#### Textauszug

Die Golfstaaten erleben die erste Bewährungsprobe für ihre Führungsrolle in Nahost. Aber in einer Schlüsselfrage können sie sich nicht einigen.
Die Regierungen der arabischen Golfmonarchien zeigten sich nach dem verheerenden Angriff der Hamas auf Israel am 7. Oktober und der anschließenden israelischen Militäraktion im Gazastreifen schockiert, empört und bestürzt. Sie befinden sich aus unterschiedlichen Gründen in einem Dilemma, hatten doch die meisten Herrscher am Golf in den letzten Jahren eine mehr oder weniger formelle Annäherung und konziliant-pragmatische Beziehungen zu Israel gesucht – oft aus Gründen der wirtschaftlichen Zusammenarbeit.
Mit der Eskalation der Gewalt im Nahostkonflikt ist jedoch die traditionelle Sympathie für die palästinensische Sache wieder massiv zu Tage getreten und dominiert die öffentliche Debatte in der arabischen Welt. Dies setzt die Herrscher am Golf unter Druck, für die die Solidarität mit Palästina zuletzt in den politischen Hintergrund getreten und zu einer Art traditioneller Folklore verkommen zu sein schien. So müssen die wichtigsten Golfmonarchien nach dem 7. Oktober ihren Kurs gegenüber Israel und den Palästinensern anpassen.
Israel wurde insbesondere von den Vereinigten Arabischen Emiraten (VAE) als potenzieller Partner im Kampf gegen den regionalen Rivalen Iran und als potenter Wirtschaftspartner gesehen. Gerade vor diesem Hintergrund stellt der Gaza-Krieg für die VAE ein Problem dar, schließlich konnten die Abraham-Abkommen nicht zu einer langfristigen Lösung des Nahostkonflikts beitragen – im Gegenteil.

#### Einträge
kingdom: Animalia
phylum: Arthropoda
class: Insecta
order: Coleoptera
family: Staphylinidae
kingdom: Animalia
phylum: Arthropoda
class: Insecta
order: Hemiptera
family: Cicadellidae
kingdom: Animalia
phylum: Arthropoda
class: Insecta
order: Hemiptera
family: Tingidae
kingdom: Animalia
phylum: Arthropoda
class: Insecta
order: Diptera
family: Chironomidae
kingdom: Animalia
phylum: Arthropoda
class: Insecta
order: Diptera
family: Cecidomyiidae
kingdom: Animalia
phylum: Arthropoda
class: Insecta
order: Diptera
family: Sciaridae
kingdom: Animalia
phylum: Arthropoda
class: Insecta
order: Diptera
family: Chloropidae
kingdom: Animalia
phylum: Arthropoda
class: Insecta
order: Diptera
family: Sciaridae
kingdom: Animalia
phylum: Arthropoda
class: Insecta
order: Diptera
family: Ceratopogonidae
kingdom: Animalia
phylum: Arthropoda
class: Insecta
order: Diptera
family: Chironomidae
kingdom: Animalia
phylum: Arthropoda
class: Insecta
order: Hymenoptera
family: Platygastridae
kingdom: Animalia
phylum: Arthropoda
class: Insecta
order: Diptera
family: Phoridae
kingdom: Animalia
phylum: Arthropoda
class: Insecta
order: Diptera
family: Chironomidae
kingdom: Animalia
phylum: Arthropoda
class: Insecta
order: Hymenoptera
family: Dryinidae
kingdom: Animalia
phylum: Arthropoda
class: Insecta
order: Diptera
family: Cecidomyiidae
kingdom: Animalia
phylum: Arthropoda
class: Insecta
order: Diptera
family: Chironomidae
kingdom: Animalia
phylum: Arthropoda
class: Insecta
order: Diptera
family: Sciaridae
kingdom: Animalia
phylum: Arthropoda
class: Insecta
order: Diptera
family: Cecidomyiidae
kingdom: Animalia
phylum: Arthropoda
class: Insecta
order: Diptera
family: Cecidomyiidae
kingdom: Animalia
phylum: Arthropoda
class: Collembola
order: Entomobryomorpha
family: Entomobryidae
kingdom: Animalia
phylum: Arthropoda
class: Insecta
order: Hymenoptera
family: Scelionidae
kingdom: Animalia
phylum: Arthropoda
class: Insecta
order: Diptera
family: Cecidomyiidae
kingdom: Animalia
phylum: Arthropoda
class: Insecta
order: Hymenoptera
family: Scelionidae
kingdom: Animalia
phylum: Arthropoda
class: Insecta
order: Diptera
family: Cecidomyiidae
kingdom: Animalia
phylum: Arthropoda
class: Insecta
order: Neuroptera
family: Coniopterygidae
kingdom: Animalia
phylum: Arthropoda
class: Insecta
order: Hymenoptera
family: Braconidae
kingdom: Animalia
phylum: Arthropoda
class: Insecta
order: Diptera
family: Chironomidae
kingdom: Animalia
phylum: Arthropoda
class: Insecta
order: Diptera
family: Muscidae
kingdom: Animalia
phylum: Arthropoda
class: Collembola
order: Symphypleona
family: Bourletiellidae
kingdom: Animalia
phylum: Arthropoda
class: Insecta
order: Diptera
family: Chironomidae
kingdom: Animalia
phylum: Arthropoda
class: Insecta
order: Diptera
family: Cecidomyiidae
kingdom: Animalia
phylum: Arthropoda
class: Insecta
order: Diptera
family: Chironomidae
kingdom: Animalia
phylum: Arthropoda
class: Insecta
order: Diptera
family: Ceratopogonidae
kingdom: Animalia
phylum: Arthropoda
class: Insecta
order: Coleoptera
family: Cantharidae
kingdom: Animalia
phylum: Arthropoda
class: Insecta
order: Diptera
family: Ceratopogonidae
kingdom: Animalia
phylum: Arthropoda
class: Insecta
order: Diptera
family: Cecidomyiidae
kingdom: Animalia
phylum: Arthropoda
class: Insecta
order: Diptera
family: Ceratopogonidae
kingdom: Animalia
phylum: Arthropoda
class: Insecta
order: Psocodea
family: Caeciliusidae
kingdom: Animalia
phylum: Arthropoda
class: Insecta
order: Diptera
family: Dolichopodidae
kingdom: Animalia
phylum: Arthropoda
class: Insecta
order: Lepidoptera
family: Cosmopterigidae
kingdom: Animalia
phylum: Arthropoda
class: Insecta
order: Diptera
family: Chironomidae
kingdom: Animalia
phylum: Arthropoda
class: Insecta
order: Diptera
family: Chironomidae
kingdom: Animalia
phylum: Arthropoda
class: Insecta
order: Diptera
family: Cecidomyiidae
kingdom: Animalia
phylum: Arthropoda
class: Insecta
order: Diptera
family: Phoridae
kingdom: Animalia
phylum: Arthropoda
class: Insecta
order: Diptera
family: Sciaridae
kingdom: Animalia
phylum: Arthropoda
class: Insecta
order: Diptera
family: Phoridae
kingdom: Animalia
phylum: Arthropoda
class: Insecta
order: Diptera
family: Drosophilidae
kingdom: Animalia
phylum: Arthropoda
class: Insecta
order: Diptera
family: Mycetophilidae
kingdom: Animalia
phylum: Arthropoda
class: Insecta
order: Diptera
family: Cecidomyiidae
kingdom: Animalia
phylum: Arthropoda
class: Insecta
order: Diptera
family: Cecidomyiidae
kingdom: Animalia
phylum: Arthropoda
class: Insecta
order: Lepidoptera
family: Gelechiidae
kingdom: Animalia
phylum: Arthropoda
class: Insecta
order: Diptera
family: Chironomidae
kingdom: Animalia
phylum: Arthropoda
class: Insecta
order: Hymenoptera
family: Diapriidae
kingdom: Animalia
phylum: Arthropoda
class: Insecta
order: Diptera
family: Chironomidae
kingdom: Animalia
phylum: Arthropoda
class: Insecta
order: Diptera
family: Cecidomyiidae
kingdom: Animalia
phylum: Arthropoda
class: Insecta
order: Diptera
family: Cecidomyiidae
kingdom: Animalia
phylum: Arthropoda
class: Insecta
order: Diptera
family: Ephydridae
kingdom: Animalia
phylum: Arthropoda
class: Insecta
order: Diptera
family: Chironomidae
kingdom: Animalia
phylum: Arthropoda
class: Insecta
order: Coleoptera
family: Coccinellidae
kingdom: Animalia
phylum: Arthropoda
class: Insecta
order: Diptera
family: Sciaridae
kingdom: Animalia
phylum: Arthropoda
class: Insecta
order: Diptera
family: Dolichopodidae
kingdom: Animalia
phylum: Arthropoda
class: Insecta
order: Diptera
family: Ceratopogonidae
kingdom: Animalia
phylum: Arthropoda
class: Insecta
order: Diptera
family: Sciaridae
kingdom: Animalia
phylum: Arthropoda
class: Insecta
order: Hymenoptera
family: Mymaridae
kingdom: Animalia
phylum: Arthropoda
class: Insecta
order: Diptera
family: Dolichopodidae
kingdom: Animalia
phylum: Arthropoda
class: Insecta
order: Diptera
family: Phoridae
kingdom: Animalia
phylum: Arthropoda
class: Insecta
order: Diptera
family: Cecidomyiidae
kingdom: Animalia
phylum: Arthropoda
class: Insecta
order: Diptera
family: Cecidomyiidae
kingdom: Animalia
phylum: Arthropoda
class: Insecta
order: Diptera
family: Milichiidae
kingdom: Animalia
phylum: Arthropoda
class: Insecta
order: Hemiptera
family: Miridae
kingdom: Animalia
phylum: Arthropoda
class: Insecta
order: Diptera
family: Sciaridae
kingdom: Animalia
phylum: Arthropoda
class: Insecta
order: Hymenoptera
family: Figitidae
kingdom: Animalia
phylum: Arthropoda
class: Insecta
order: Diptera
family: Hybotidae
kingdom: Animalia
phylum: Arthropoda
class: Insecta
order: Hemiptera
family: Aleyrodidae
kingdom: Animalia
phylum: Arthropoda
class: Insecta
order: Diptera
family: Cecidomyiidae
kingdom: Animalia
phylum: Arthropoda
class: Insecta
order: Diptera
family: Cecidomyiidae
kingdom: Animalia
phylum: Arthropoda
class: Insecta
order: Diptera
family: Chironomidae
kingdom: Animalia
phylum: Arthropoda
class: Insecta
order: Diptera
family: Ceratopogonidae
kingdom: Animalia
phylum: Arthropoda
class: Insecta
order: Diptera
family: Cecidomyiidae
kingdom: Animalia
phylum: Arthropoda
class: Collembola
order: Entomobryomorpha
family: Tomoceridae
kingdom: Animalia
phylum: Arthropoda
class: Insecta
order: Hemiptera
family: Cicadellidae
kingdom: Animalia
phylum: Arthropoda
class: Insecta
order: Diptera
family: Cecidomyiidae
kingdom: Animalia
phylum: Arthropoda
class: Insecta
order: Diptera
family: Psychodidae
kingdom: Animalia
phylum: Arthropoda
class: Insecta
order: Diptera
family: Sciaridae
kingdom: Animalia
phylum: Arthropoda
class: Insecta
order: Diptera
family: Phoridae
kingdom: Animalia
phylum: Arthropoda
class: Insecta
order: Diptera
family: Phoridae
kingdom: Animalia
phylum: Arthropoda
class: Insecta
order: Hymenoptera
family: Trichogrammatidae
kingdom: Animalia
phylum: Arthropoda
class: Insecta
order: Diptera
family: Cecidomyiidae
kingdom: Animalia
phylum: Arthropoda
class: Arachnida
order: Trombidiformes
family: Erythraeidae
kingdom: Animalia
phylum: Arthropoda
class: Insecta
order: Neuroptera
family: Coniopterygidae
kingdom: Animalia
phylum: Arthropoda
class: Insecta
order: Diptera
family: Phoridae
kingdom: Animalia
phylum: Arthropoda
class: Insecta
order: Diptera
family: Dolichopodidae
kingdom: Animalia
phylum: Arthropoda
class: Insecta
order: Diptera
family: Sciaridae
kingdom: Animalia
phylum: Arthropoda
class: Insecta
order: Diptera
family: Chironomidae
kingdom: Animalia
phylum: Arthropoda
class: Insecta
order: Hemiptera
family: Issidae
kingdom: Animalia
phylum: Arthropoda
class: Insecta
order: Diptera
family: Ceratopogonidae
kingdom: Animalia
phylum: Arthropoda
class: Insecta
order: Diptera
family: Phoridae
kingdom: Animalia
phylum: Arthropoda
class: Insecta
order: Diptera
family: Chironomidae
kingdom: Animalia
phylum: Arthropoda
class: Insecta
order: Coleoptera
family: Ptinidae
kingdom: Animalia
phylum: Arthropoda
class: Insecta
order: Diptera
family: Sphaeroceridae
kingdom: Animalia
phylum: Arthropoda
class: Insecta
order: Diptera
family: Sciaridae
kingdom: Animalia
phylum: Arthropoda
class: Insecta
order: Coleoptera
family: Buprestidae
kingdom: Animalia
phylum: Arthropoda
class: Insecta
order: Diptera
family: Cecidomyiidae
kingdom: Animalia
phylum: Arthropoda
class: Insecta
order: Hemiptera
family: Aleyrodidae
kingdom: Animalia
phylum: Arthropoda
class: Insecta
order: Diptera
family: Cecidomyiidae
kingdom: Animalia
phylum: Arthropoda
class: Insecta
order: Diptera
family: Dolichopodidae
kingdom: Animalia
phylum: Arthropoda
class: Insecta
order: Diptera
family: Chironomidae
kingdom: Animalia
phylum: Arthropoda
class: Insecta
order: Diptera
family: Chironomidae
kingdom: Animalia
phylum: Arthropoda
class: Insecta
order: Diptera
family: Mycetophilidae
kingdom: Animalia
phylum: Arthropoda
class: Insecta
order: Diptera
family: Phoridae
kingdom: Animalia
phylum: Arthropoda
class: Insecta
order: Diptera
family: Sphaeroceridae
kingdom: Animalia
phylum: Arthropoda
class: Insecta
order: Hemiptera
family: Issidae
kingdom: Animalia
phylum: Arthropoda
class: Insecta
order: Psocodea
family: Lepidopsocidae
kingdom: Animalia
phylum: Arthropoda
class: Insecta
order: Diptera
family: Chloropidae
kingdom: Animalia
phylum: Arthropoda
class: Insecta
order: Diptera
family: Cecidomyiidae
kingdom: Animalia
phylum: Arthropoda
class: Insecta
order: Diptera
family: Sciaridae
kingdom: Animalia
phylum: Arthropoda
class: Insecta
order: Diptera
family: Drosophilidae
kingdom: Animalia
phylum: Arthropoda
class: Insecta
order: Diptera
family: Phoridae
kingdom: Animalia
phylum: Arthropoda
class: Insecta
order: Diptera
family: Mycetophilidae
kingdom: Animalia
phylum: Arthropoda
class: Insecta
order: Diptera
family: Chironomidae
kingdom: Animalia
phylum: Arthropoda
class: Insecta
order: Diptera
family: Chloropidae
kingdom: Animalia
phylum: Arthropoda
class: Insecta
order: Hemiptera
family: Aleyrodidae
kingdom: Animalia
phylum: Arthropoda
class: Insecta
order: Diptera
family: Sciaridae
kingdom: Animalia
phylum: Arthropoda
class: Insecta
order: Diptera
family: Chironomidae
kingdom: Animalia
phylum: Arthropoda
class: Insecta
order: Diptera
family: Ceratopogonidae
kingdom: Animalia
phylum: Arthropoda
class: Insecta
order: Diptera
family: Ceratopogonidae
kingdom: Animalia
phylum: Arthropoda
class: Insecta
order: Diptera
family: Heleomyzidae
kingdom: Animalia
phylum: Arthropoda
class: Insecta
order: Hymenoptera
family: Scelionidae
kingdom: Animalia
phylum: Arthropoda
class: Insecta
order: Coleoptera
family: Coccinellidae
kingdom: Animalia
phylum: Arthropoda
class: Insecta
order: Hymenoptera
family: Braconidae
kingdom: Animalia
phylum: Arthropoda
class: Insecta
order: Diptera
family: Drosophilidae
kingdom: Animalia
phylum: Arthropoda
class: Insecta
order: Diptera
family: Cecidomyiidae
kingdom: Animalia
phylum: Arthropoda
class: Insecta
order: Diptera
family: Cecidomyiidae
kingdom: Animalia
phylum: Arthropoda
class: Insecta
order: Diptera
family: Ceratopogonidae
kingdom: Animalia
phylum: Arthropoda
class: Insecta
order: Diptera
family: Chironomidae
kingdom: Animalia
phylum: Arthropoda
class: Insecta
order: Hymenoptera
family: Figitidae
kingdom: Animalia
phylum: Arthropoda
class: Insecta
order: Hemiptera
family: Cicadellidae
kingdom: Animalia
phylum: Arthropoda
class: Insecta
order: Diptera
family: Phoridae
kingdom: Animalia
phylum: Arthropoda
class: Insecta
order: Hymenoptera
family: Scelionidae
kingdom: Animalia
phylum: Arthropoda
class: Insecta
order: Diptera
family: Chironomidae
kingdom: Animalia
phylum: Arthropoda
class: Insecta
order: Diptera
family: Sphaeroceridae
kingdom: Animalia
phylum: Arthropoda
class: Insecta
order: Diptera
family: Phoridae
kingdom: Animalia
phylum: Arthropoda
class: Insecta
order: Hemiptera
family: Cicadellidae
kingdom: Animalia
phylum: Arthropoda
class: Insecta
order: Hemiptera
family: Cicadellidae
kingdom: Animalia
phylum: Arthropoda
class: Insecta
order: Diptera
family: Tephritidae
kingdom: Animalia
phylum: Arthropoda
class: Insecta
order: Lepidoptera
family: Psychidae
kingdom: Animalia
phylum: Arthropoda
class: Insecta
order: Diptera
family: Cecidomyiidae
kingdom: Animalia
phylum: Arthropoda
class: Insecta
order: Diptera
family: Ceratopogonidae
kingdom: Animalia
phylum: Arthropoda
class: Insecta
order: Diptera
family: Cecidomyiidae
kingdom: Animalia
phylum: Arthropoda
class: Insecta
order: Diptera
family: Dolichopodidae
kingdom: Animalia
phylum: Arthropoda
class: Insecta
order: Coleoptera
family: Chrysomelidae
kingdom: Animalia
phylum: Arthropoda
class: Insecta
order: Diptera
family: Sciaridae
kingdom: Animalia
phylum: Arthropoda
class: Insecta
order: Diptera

#### Arbeitsauftrag
Gib aus dem Text über die Golfmonarchien und Israel die Stelle zwischen „Die Regierungen der“ und „der wirtschaftlichen Zusammenarbeit.“ wortgetreu aus, beide Randstellen eingeschlossen. Die Datensätze sind hierfür ohne Belang.

#### Lösung
Die Regierungen der arabischen Golfmonarchien zeigten sich nach dem verheerenden Angriff der Hamas auf Israel am 7. Oktober und der anschließenden israelischen Militäraktion im Gazastreifen schockiert, empört und bestürzt. Sie befinden sich aus unterschiedlichen Gründen in einem Dilemma, hatten doch die meisten Herrscher am Golf in den letzten Jahren eine mehr oder weniger formelle Annäherung und konziliant-pragmatische Beziehungen zu Israel gesucht – oft aus Gründen der wirtschaftlichen Zusammenarbeit.